Each month, Pasadena Beautiful Tree Program Chair Emina Darakjy presents a ‘tree of the month’ in order to educate Pasadenans about the trees around them. Many people drive by trees they admire, but have no idea what they are called, or what their growing habits are. Pasadena Beautiful was founded in 1960 by a group of volunteers who saw a need to beautify their city and enhance its tree canopy.
The Coral Gum tree is a small, evergreen, fast-growing tree in the Myrtaceae family, of which the Eucalyptus tree is prominent. It is native to Western Australia and is considered an ornamental tree.
The tree grows to about 20 feet tall with an equal spread.
The word “eucalyptus” comes to us from the Greek words “Eu”, meaning well, and “Kalyptos”, meaning well-covered, which describes the caps that cover the flowers.
The leaves are alternate, spear-like, narrow and long, light gray to yellow-green. When the tree is young, the branches are a pretty red color.
The trunk/bark is rough, gray-black, and furrowed.

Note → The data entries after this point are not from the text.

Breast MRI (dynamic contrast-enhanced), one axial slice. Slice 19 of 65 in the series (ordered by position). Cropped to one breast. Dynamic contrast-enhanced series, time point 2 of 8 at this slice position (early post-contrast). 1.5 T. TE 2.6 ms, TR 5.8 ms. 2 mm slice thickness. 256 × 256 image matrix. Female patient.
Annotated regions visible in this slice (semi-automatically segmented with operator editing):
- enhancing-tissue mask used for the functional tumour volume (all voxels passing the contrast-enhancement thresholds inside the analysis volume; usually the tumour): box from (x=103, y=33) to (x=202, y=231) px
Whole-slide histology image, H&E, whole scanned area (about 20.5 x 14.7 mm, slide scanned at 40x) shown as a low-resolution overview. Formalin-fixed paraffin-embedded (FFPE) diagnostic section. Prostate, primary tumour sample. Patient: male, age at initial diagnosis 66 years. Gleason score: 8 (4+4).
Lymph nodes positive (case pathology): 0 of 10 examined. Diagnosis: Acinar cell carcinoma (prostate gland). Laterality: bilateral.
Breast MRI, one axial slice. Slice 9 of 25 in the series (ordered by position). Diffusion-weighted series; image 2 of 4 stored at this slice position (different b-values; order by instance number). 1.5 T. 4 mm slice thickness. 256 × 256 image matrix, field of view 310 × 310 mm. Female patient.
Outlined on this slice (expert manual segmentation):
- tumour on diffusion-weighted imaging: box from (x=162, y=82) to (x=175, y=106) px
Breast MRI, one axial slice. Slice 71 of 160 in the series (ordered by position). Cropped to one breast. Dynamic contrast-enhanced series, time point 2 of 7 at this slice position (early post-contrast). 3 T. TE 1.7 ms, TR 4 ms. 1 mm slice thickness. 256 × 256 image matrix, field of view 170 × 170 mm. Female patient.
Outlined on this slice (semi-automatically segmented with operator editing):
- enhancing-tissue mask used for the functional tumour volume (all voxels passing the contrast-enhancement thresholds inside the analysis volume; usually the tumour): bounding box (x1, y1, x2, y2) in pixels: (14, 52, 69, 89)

The tree blooms from October through early summer. Colorful buds with caps that resemble tiny lanterns are first to appear. The caps then drop, exposing a dazzling display of dainty fringed flowers in shades of white, pink, red and coral.
The Eucalyptus torquata is considered drought-tolerant, can do well in any type of soil conditions, prefers full sun, and tolerates pollution. There are no significant pest problems to report at the present.
Other than some staking and light pruning when the tree is very young, this tree requires hardly any maintenance after that.
The Eucalyptus torquata makes a good street tree, even in very narrow parkway widths. It also makes a good ornamental tree in a garden, grown in a standard form, or as a large shrub.
This is a beautiful, small, long-blooming tree that attracts bees, birds, butterflies, and all nectar-loving wildlife.